▸ **TASK INSTRUCTIONS**:
In the entries below, find the lines that contain the word "path" and copy them.

(RECORDED INFORMATION Opens)

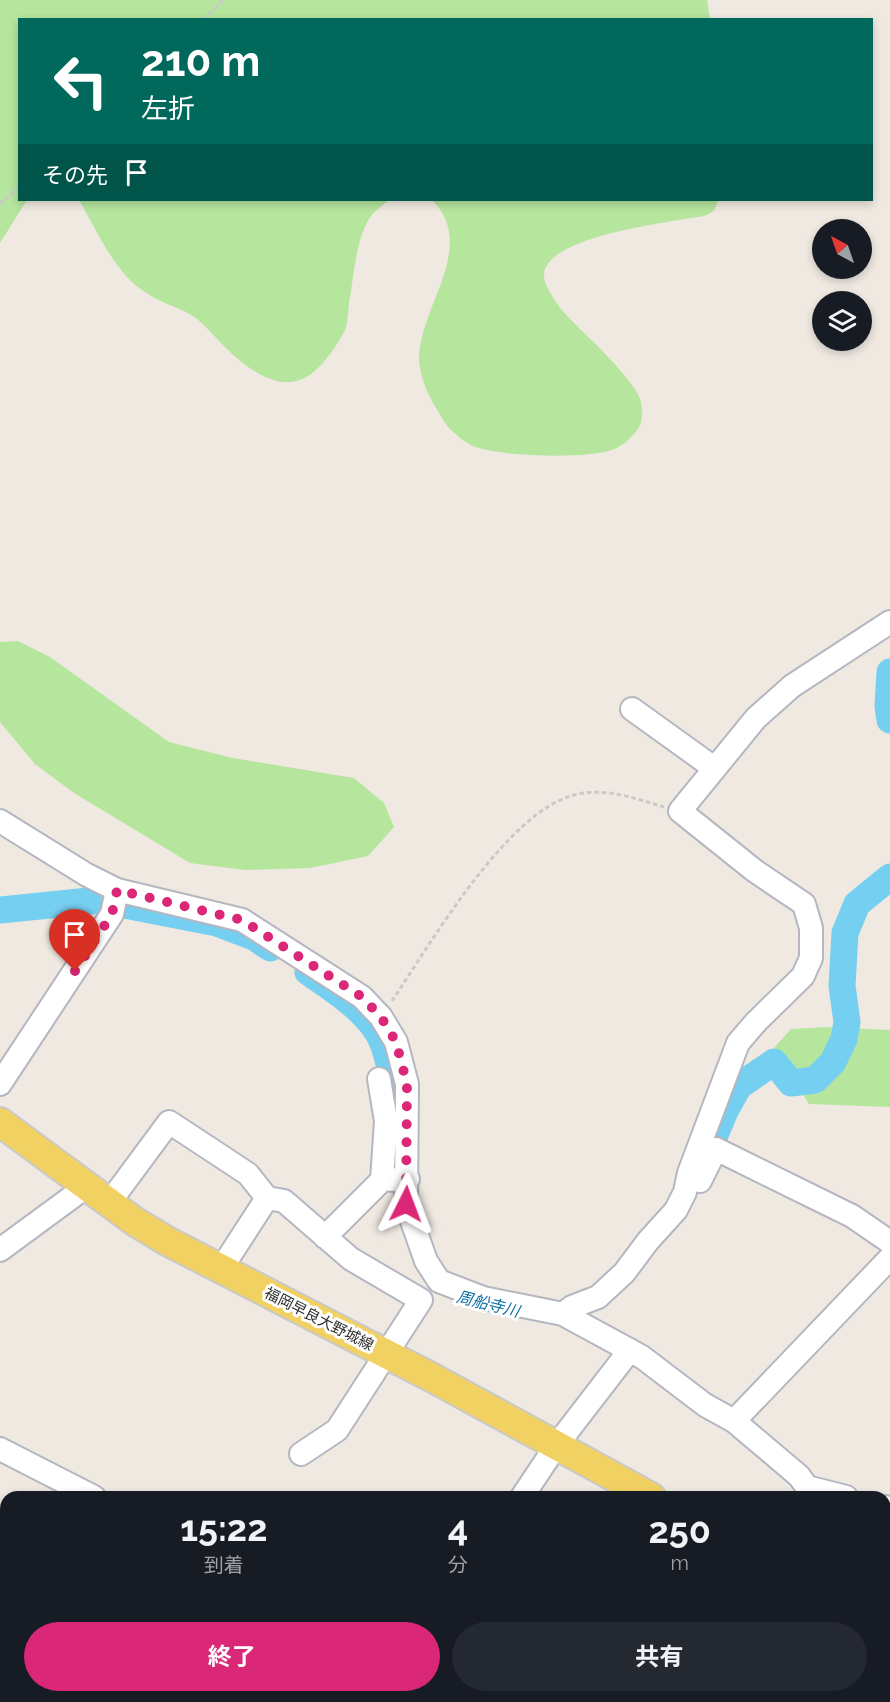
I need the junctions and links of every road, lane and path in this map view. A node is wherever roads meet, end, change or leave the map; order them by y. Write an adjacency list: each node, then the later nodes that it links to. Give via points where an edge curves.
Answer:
1 (223, 0): 2 (path)
2 (206, 18)
3 (18, 188): 4 (path)
4 (0, 204)
5 (890, 622): 7 (street, via 792,686 756,718)
6 (632, 709): 7 (street)
7 (714, 768): 8 (street)
8 (680, 812): 11 (path, via 609,791 574,795 539,812 506,841); 16 (street, via 755,872 804,904 811,928 812,958 803,976 738,1043)
9 (0, 821): 10 (street)
10 (117, 890): 11 (street, via 242,920 362,997); 13 (street, via 112,914)
11 (381, 1017): 15 (street, via 396,1042 407,1084)
12 (379, 1079): 15 (street)
13 (0, 1084)
14 (0, 1122): 17 (main road, 福岡早良大野城線)
15 (395, 1180): 19 (street); 24 (street, via 426,1261 439,1281 483,1298)
16 (687, 1184): 20 (street, via 701,1180 716,1149 852,1216); 24 (street, via 676,1210 624,1273 598,1297 572,1307)
17 (98, 1195): 18 (street, via 169,1122 248,1174); 21 (street); 23 (main road, 福岡早良大野城線, via 167,1241)
18 (267, 1198): 19 (street, via 284,1201); 23 (street)
19 (325, 1237): 26 (street, via 351,1259 421,1300)
20 (890, 1242)
21 (0, 1250)
22 (890, 1258): 27 (street)
23 (221, 1269): 26 (main road, 福岡早良大野城線)
24 (570, 1317): 25 (street)
25 (630, 1350): 27 (street, via 705,1405); 28 (street)
26 (388, 1354): 28 (main road, 福岡早良大野城線); 30 (street, via 337,1430)
27 (734, 1421): 34 (street, via 799,1476)
28 (556, 1446): 32 (street); 33 (main road, 福岡早良大野城線)
29 (0, 1449): 31 (street)
30 (301, 1454)
31 (82, 1491)
32 (526, 1491)
33 (640, 1491)
34 (803, 1491)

(RECORDED INFORMATION Closes)

▸ **EXPECTED OUTPUT**:
I need the junctions and links of every road, lane and path in this map view. A node is wherever roads meet, end, change or leave the map; order them by y. Write an adjacency list: each node, then the later nodes that it links to. Give via points where an edge curves.
1 (223, 0): 2 (path)
3 (18, 188): 4 (path)
8 (680, 812): 11 (path, via 609,791 574,795 539,812 506,841); 16 (street, via 755,872 804,904 811,928 812,958 803,976 738,1043)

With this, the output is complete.